=== What the task requires ===
From the data below, copy out every line in which the word "rect" occurs.

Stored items

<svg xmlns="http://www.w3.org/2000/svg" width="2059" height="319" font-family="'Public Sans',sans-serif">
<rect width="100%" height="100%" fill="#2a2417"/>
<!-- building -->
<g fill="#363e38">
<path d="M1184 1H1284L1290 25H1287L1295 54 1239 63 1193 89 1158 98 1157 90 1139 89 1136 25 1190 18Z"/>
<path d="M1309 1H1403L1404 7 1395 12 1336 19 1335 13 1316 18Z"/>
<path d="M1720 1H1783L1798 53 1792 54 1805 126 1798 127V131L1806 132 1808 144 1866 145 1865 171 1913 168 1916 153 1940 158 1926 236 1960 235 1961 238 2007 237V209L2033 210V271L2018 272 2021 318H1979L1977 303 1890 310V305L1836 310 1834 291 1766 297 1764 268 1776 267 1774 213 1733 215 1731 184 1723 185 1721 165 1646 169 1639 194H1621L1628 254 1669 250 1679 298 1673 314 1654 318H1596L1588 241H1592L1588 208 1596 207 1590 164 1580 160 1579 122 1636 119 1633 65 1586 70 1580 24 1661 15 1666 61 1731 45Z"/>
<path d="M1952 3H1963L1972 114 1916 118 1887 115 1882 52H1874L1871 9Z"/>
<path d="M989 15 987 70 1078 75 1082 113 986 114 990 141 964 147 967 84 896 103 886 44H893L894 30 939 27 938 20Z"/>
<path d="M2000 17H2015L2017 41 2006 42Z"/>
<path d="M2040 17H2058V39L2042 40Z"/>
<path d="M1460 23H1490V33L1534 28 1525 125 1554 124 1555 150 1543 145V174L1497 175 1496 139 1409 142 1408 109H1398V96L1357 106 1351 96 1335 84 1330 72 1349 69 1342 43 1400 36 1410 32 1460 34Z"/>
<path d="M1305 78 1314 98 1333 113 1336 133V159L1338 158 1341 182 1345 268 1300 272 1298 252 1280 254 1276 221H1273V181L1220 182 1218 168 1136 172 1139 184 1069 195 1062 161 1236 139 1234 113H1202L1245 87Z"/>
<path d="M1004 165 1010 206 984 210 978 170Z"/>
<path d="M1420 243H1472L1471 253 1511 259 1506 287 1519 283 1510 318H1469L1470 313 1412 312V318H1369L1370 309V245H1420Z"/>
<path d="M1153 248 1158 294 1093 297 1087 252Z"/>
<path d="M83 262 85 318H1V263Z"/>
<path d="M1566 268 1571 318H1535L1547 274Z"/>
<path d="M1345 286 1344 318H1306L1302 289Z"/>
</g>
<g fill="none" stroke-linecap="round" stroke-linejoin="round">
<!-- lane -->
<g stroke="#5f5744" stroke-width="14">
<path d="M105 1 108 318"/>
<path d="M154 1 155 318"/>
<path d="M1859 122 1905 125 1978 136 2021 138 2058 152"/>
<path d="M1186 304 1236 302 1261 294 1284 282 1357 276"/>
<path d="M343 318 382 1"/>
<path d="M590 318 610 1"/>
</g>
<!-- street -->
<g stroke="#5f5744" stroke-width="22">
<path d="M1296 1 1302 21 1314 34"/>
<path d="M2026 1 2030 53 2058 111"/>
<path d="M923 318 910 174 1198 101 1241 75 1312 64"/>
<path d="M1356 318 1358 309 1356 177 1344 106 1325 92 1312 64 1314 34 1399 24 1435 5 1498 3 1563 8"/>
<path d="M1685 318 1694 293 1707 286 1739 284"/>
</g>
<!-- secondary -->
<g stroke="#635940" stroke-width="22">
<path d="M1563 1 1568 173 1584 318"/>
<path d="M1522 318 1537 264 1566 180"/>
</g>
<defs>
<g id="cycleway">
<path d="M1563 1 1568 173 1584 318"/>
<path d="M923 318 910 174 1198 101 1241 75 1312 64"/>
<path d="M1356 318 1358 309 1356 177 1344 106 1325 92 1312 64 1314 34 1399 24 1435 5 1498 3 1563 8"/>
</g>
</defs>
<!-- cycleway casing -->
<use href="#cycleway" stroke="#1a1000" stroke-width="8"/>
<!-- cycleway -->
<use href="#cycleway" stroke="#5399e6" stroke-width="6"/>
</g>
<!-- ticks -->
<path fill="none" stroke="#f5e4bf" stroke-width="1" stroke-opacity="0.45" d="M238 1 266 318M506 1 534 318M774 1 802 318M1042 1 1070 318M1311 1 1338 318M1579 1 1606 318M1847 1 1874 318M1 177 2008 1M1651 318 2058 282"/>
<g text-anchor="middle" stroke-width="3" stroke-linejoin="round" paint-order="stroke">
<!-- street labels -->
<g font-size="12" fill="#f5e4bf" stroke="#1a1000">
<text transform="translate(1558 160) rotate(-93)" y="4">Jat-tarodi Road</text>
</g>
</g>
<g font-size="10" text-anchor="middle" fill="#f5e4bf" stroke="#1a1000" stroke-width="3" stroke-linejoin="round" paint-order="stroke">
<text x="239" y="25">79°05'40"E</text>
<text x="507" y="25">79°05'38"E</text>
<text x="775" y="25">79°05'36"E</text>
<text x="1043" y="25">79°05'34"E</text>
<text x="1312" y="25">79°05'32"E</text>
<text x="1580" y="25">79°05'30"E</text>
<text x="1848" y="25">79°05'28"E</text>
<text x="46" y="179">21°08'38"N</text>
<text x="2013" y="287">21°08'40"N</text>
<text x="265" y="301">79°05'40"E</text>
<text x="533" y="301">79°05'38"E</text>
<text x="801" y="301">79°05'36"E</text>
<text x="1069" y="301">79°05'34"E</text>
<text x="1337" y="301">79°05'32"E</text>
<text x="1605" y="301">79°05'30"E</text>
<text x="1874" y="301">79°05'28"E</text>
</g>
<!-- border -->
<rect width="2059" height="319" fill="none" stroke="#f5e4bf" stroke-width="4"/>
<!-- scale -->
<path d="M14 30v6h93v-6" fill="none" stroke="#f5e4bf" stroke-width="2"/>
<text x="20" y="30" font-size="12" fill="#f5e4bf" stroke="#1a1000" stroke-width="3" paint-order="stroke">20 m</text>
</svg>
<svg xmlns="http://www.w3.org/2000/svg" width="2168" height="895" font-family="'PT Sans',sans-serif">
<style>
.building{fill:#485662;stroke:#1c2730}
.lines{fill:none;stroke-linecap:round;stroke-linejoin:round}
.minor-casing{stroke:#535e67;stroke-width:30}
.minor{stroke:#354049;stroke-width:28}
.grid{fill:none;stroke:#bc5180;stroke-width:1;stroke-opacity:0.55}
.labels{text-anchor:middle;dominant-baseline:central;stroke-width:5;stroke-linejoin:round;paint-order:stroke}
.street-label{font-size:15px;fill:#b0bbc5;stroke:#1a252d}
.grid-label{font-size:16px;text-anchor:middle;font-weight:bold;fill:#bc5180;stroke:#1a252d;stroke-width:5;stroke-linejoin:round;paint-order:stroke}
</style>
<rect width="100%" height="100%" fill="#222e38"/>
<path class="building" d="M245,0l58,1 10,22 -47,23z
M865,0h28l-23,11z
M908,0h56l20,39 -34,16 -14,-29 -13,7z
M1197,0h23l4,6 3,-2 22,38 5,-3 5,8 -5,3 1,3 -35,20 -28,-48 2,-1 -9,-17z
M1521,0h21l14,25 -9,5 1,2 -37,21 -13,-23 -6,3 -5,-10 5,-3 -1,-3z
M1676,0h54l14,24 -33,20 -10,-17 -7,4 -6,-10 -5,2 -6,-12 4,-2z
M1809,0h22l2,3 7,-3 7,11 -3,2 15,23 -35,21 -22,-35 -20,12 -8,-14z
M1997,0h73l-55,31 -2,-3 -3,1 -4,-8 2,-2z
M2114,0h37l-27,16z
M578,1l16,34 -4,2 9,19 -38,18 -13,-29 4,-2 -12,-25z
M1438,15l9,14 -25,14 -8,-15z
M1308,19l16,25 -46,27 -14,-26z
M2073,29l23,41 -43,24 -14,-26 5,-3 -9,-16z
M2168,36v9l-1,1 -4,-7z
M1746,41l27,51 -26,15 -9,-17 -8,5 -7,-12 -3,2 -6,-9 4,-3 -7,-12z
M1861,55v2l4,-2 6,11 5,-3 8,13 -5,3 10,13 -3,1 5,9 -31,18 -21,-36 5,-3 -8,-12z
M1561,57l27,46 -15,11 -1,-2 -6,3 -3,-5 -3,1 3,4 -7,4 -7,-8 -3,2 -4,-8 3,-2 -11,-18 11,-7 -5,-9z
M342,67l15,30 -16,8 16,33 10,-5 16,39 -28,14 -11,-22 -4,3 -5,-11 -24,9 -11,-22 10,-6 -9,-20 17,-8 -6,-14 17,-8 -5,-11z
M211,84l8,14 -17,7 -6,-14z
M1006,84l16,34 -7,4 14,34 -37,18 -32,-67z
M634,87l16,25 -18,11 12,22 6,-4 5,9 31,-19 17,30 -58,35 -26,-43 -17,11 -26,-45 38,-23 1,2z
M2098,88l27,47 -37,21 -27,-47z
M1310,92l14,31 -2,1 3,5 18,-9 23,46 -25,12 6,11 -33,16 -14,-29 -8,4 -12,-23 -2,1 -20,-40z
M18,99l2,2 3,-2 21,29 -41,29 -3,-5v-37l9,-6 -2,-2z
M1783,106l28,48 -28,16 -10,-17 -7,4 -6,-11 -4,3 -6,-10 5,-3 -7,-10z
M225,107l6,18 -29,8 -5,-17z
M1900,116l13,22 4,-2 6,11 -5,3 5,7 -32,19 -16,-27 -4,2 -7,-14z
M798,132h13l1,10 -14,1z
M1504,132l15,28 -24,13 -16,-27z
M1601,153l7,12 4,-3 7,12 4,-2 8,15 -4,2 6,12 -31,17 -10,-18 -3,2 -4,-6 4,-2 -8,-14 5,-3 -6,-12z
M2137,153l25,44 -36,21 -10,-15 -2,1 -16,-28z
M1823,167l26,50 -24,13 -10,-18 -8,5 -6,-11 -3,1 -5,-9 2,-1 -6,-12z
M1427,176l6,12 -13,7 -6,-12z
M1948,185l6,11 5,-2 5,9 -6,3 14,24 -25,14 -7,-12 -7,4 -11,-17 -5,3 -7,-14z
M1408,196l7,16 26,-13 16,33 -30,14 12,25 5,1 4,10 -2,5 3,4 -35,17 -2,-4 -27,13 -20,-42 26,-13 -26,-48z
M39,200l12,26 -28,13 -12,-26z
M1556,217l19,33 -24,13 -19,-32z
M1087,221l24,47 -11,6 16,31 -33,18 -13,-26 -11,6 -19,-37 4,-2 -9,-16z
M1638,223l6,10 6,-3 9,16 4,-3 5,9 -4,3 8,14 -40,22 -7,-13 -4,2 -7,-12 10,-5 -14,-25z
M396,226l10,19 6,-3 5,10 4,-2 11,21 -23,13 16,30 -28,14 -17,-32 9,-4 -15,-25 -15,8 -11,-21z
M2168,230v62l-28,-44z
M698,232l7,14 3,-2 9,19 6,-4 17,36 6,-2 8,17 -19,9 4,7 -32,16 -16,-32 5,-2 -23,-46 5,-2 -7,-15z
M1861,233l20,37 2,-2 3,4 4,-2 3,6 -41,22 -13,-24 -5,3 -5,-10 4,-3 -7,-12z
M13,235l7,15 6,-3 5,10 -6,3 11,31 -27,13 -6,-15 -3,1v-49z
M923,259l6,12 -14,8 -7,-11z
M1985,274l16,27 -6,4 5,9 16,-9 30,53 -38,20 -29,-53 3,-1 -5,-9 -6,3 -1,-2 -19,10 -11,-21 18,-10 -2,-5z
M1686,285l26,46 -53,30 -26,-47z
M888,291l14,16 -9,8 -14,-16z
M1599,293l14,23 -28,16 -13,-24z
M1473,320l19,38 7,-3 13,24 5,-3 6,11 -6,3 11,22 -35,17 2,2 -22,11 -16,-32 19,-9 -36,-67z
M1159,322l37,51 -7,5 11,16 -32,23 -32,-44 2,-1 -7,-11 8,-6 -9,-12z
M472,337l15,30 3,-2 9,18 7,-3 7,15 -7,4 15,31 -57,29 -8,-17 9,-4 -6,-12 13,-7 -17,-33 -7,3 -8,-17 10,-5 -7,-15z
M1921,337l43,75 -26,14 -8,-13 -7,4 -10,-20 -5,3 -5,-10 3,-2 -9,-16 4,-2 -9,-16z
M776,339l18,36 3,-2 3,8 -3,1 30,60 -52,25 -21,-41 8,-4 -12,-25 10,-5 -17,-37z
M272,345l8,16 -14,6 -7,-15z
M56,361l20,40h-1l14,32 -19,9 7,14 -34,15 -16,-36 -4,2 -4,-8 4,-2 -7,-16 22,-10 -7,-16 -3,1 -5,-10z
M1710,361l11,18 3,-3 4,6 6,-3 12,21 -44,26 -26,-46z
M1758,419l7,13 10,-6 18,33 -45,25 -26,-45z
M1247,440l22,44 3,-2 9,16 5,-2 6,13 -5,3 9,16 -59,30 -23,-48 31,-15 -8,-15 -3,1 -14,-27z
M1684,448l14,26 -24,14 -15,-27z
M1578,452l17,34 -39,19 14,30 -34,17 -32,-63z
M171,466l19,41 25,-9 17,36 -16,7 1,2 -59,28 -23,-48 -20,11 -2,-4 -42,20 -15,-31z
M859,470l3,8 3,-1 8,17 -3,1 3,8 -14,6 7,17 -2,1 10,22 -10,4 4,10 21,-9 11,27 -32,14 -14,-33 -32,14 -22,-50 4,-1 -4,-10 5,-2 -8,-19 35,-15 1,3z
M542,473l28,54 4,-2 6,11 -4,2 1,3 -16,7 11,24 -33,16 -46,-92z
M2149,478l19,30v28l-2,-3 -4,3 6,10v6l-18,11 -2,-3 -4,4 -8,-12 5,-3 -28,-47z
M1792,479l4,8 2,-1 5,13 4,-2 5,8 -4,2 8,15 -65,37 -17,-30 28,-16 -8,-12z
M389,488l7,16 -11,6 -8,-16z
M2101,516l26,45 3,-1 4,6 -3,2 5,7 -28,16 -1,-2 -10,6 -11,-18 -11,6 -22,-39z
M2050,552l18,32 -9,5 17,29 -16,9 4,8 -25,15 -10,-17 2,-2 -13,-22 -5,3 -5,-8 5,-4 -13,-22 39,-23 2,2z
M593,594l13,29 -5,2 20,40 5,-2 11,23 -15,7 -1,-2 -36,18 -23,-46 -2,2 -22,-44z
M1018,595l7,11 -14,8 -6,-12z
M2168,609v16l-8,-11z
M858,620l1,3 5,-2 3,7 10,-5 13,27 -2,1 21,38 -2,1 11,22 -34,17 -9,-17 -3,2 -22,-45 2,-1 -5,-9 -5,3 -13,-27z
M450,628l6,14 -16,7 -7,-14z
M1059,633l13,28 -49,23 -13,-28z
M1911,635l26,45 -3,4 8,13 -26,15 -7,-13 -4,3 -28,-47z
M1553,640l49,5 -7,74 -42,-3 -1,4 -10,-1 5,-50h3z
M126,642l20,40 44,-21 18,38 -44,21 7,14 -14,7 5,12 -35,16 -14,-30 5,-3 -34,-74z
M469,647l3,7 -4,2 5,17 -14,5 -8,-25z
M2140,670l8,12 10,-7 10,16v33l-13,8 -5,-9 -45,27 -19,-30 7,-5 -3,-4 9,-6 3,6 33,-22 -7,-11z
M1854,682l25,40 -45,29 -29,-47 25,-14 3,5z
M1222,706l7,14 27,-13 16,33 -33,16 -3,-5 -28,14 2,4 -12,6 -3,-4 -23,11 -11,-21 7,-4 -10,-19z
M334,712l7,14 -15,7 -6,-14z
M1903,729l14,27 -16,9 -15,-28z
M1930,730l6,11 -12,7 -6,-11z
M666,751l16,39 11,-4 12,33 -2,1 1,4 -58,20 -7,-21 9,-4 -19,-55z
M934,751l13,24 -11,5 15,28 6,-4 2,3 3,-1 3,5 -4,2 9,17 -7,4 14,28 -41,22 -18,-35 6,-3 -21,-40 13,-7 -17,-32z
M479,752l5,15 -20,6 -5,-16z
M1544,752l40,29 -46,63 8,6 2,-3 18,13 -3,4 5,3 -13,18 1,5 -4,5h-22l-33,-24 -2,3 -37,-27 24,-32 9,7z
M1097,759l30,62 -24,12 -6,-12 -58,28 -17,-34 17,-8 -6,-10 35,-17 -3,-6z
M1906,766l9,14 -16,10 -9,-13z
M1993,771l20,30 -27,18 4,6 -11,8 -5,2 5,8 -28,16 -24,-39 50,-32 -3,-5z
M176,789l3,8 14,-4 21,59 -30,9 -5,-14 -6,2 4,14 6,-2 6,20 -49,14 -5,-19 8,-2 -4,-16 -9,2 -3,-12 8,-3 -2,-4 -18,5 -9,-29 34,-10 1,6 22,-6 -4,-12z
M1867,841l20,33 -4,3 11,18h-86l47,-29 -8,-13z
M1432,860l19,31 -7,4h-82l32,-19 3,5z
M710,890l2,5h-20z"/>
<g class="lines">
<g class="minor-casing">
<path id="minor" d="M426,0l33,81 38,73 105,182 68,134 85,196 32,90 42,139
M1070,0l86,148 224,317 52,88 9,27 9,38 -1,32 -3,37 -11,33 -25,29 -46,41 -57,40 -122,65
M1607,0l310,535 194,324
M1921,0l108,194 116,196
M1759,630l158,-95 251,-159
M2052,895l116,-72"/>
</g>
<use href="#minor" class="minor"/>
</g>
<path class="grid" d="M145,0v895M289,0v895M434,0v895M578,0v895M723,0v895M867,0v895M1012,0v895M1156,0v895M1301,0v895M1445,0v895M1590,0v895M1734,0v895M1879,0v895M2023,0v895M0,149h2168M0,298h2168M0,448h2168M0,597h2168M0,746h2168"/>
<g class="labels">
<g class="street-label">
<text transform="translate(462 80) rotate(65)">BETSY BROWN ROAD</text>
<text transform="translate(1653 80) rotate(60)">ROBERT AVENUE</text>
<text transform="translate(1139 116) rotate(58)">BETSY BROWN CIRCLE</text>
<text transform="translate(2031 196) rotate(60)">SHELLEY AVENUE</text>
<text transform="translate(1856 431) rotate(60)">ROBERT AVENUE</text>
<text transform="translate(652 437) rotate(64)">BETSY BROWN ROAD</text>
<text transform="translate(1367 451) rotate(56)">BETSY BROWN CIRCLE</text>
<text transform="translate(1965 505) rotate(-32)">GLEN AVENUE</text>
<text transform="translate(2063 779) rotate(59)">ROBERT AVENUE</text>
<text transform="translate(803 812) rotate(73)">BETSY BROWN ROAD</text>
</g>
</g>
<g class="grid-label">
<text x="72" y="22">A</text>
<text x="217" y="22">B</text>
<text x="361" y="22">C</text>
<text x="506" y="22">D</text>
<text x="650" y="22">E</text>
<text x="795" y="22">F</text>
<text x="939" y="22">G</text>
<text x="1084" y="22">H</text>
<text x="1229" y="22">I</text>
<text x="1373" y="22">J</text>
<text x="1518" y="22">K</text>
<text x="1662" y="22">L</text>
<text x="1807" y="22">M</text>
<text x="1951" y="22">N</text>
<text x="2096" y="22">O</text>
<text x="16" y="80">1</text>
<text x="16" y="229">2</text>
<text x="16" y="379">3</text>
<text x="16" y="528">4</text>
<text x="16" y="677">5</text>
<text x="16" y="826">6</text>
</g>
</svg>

=== Solved problem ===
<rect width="100%" height="100%" fill="#2a2417"/>
<rect width="2059" height="319" fill="none" stroke="#f5e4bf" stroke-width="4"/>
<rect width="100%" height="100%" fill="#222e38"/>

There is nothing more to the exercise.